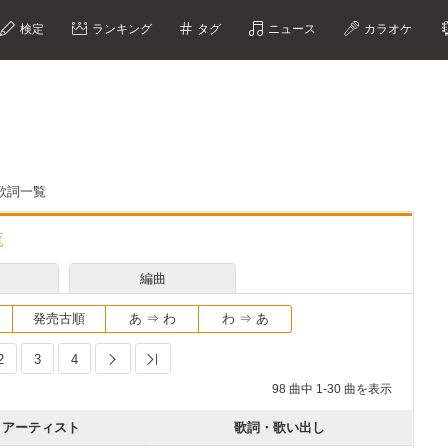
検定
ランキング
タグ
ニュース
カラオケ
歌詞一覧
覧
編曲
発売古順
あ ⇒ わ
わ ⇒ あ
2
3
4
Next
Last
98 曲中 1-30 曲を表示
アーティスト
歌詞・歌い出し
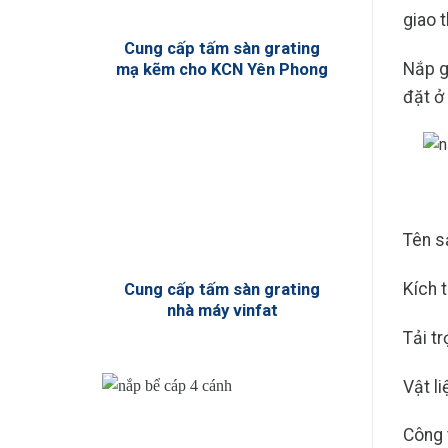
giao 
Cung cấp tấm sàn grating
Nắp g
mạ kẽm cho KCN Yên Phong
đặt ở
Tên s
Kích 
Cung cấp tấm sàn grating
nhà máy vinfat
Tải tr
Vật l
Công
***
● The problem: Can you give again the text read from every one of the rows above, line for line, leaving the pictures out?

● Response below:
検定
ランキング
タグ
ニュース
カラオケ
歌詞一覧
覧
編曲
発売古順
あ ⇒ わ
わ ⇒ あ
2
3
4
Next
Last
98 曲中 1-30 曲を表示
アーティスト
歌詞・歌い出し
giao 
Cung cấp tấm sàn grating
Nắp g
mạ kẽm cho KCN Yên Phong
đặt ở
Tên s
Kích 
Cung cấp tấm sàn grating
nhà máy vinfat
Tải tr
Vật l
Công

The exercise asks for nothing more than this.